(ScienceDaily, University of Queensland) Examination of honey from five different stingless bee species across Neotropical and Indo-Australian regions has identified the unusual disaccharide trehalulose as a major component representing between 13 and 44 g per 100 g of each of these honeys. The previously unrecognized abundance of trehalulose in stingless bee honeys supports some of the reported health attributes of this product. According to the researchers, trehalulose is a rare sugar with a low glycemic index and not found as a major component in other foods.
(Scientific American) “It is said that there are at least two distinct races of stingless bees in South America, but these races have not much value as honey gatherers, and moreover they build combs with very thick-walled cells, and probably they would not be worth cultivating as compared with the European, Asiatic and African races. But if we can cross our bees with the giant bees of India and obtain a race with a long proboscis and perhaps increased size (if that should prove to be of any advantage), and cross this improved race with the South American stingless bees, we shall then have a race of bees which it will be difficult to improve.”
(ABC) More than 10,000 honey bee hives are estimated to have been destroyed across the Australian mainland. Researchers are now looking at native stingless bees and flies as alternatives.
(The Guardian) “Bees are everything to me. They help me to protect the forest. They help the trees to stand tall, to produce fruit and to be strong.” The hives of stingless Amazonian bees are not just a hub of pollination, they are also the most economically viable alternative to the environmentally destructive traditions of slash-and-burn agriculture and cattle ranching.
(FAPESP) A new study shows that the larvae of the Brazilian stingless bee Scaptotrigona depilis depend on interactions between three different species of fungus to complete their development and reach adulthood. “The new findings demonstrate that the interactions between these social insects and their microbiota are much more complex than we can imagine. This should serve as a warning against the indiscriminate use of pesticides in agriculture, since many are lethal to fungi.”
(Phys.org/Universitaet Mainz) Caffeine is a compound present in various plant species and is known to stimulate the central nervous system of honey bees as well as humans. Some plants add caffeine to their nectar with the aim of manipulating the activity of pollinators. However, caffeine does not appear to influence the behavior of a stingless bee that is a main pollinator of coffee plants.
(Phys.org/University of Sussex) A queen honey bee might mate with ten to twenty males. But a queen of stingless bees found in tropical countries like Brazil normally only mate with one male. According to this new paper, that may be to reduce the chance of execution.

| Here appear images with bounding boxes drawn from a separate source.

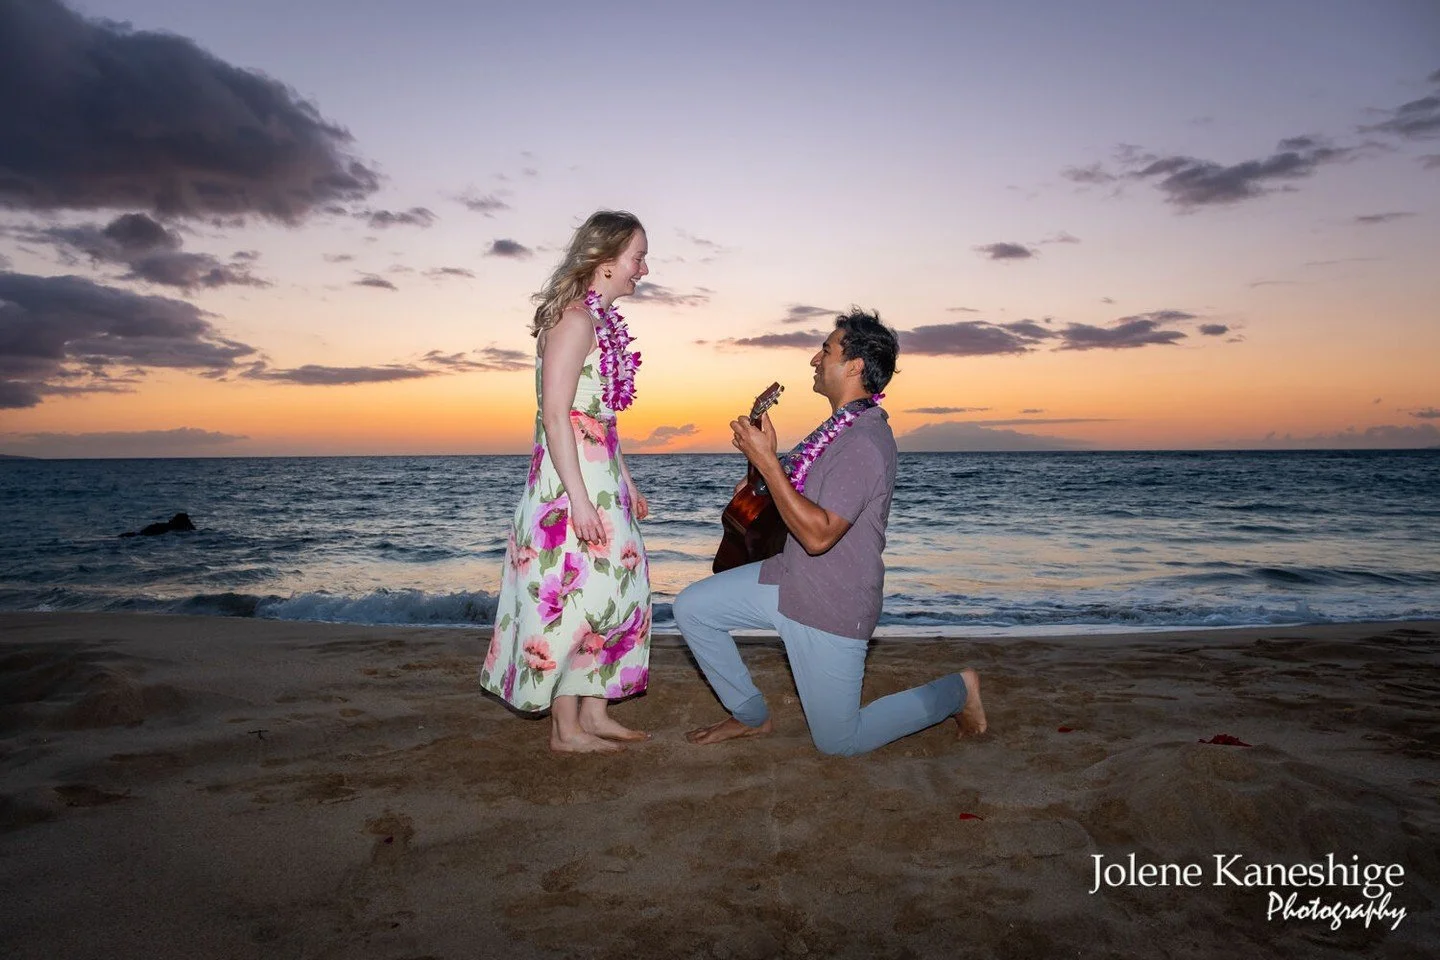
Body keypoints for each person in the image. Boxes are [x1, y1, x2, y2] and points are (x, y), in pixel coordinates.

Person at [673, 310, 987, 756]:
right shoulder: (835, 433)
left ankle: (958, 690)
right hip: (788, 579)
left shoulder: (864, 442)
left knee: (840, 742)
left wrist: (767, 464)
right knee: (693, 608)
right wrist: (765, 478)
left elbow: (819, 535)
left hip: (832, 602)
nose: (814, 360)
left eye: (826, 349)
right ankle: (750, 716)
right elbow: (801, 502)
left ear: (855, 366)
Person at [480, 210, 653, 753]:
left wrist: (626, 481)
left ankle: (595, 712)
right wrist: (579, 502)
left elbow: (600, 420)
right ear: (605, 261)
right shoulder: (575, 322)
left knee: (619, 594)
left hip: (600, 481)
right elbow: (556, 415)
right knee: (573, 597)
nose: (643, 269)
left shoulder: (598, 324)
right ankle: (566, 729)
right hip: (568, 486)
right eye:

(National Geographic) Since the 1930s, Maya beekeepers have made the Yucatán into a world-class honey producer. But the rapidly expanding presence of Old Colony Mennonites, who are transforming large swathes of land into agricultural fields, could change that. Beekeepers say that the large-scale agriculture and the genetically modified soy planted by the Mennonites is killing their hives and contaminating the supply of honey with pesticides. In 2012, the beekeepers sued the government and won—resulting in a supreme court ban on transgenic soybeans four years ago. But on the ground, little has changed.